*Data records*:
------------------------------------------------

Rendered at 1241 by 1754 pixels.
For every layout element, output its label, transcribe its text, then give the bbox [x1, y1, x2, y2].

------------------------------------------------

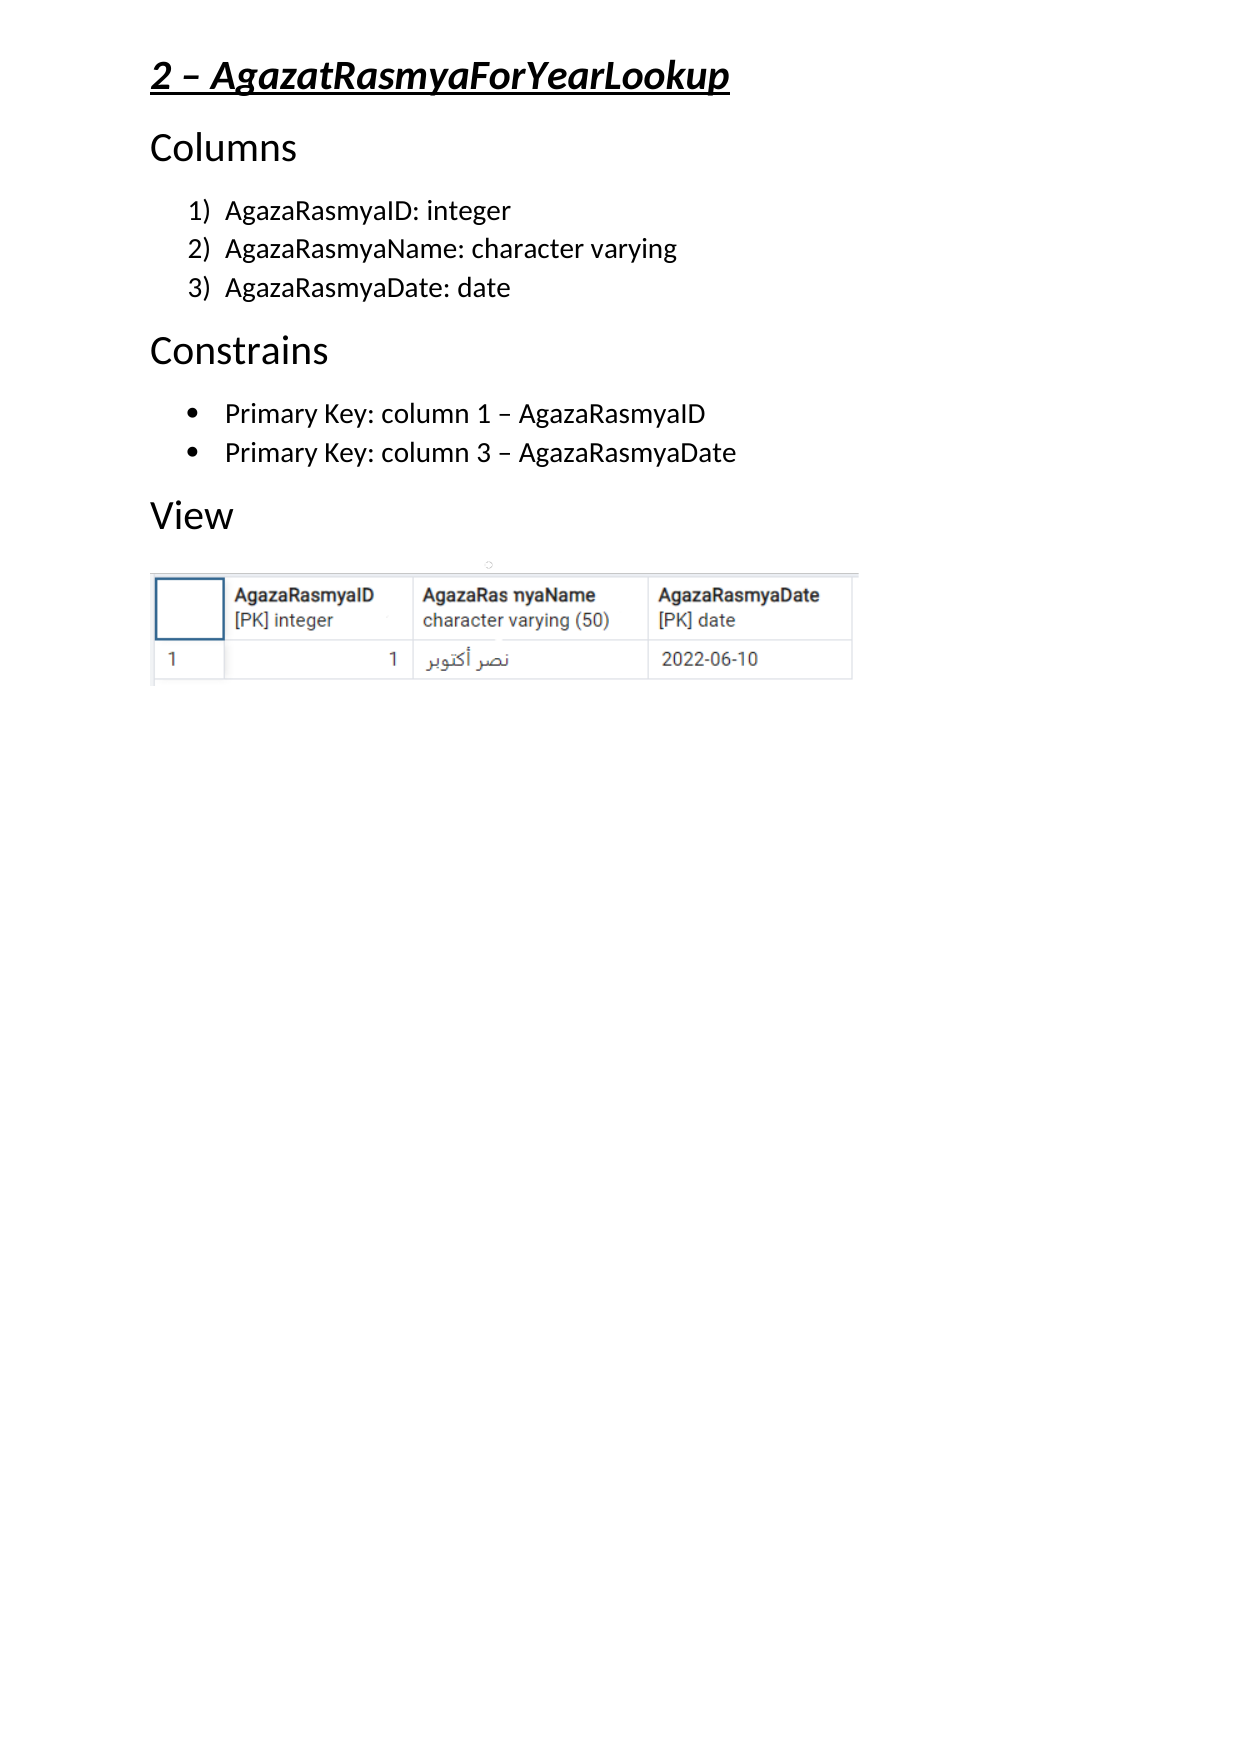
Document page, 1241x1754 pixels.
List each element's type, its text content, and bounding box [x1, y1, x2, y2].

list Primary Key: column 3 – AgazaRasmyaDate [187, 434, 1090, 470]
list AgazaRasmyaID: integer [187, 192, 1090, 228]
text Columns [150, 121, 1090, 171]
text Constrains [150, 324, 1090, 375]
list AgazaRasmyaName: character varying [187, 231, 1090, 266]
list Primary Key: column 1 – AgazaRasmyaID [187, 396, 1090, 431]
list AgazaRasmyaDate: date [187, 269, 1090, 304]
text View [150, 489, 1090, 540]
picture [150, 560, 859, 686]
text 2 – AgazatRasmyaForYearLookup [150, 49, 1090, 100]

------------------------------------------------

*Task instructions*:
Search the material above for the string "pixels", and copy every line in which it turns up.

*Final answer*:
Rendered at 1241 by 1754 pixels.
Document page, 1241x1754 pixels.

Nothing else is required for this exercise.